Stored items:
────────────────────────────────────────

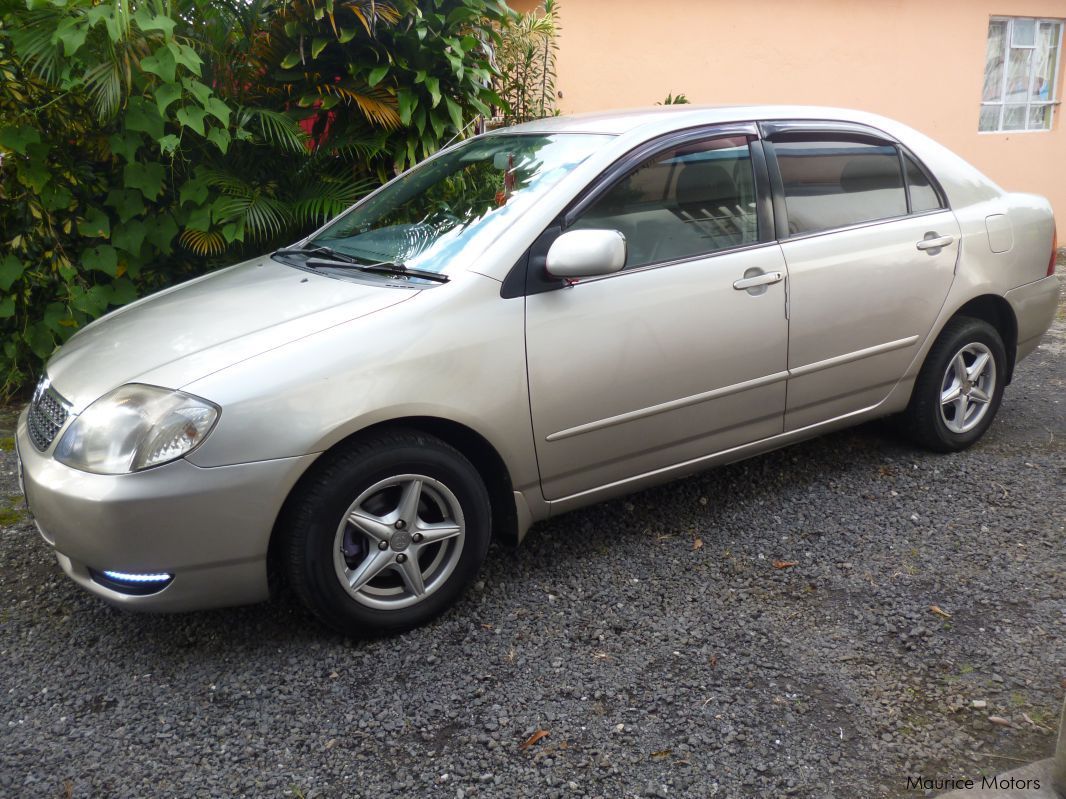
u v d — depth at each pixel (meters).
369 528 2.88
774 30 8.79
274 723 2.62
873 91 9.41
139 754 2.51
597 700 2.69
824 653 2.89
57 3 4.46
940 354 4.18
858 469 4.27
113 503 2.59
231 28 5.30
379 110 5.20
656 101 8.55
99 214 5.23
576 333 3.14
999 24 10.06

────────────────────────────────────────

*WORK TO COMPLETE*
Your output must be the exact lines from the one containing "139 754 2.51" through the end of the data above, both included, and nothing more.

*RESPONSE AREA*
139 754 2.51
597 700 2.69
824 653 2.89
57 3 4.46
940 354 4.18
858 469 4.27
113 503 2.59
231 28 5.30
379 110 5.20
656 101 8.55
99 214 5.23
576 333 3.14
999 24 10.06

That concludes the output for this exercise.